Kiss were also involved in plotting the comic, according to Simmons: "I throw something to Todd, he throws it back. I'm always kept in the loop, but I leave Todd to his own devices when it comes to actual production and taking things the final step."

==Characters==
The following descriptions are taken from the comic:

The Demon - Lord of the Wasteland - Creature of fire and shadow, blood and thunder. He embodies vengeance and terror, the darkest impulses of mortal souls, but also the purgative flames of rebirth, destruction that precedes creation. His is the element of fire.

Host: Johnathon Blackwell the Ringmaster

The Starbearer - Prince of Hearts - He who draws from the deep wells of the soul and emotion, bringer of passion and pain. He can move a heart to tender love or murderous rage. His is the element of water.

Host: Fortunado L'Etoile the Jester

King of Beasts - Lord of the Hunt - Personifies the primal animal instinct, the rough
beast that stirs in each of us. Embracing instinct rather than intellect, he knows neither cruelty nor mercy. His is the element of earth.

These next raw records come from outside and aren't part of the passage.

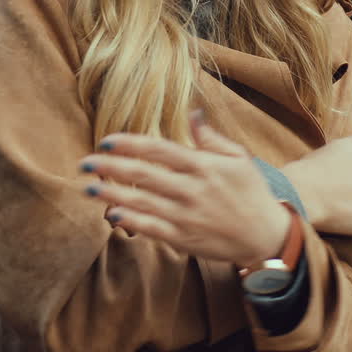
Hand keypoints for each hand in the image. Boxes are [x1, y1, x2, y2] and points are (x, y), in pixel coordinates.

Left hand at [77, 111, 290, 267]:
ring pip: (142, 203)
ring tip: (88, 189)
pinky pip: (151, 229)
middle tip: (84, 163)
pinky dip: (130, 222)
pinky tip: (111, 215)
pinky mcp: (184, 239)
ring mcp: (186, 216)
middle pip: (143, 175)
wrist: (267, 236)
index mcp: (203, 165)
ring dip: (112, 195)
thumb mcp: (240, 159)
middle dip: (110, 167)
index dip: (129, 144)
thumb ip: (211, 138)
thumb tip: (192, 112)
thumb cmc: (252, 193)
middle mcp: (192, 189)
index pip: (159, 149)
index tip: (106, 140)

Host: Tiberius MacLir the Animal Wrangler

The Celestial - Scion of the Cosmos - Represents the principles of universal balance, the
ultimate harmony of the cosmos. Observes situations dispassionately and sees all sides of a dilemma. His is the element of air.

Host: Matthew Stargrave the Stiltwalker

Adam Moon Adam Moon is a supporting character that's reappeared multiple times in the series, including in issue 1 and 2 and 29, 30, 31. He is a young boy whose dad beats him and hates his life and town. The Demon was the member of the Elder that reached out to him.

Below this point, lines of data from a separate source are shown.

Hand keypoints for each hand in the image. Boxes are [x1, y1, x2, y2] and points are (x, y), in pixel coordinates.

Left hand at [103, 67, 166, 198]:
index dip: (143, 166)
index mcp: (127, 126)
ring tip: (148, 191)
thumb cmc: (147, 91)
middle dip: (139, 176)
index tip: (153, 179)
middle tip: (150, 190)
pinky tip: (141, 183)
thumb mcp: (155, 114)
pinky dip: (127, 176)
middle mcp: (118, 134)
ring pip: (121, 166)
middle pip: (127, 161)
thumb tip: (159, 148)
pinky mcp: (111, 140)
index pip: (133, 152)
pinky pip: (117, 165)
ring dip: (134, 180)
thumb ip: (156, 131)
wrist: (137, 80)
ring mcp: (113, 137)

Kismet Kismet is a "disappearing girl" who's had weird dreams about running down a hall, putting on a mask and coming to a door with the Elder sigils on it. She reappears multiple times in the comics, but first appears in issue 4. She becomes a member of the circus.

Madam Raven A witch who is damned to the Psycho Circus. She is usually the first member of the circus to speak to any mortal character, and is a Fortune Teller at the circus. She appears in almost every issue, and is one of the biggest characters in the comics.

==Video game==
The comic book spawned the first-person shooter video game Kiss: Psycho Circus: The Nightmare Child, which featured many characters from the comic book. It was released on PC and later ported to Dreamcast. It was very popular among Kiss fans but critically it sits with an average score of 71% for the PC version and 52% on Dreamcast according to GameRankings.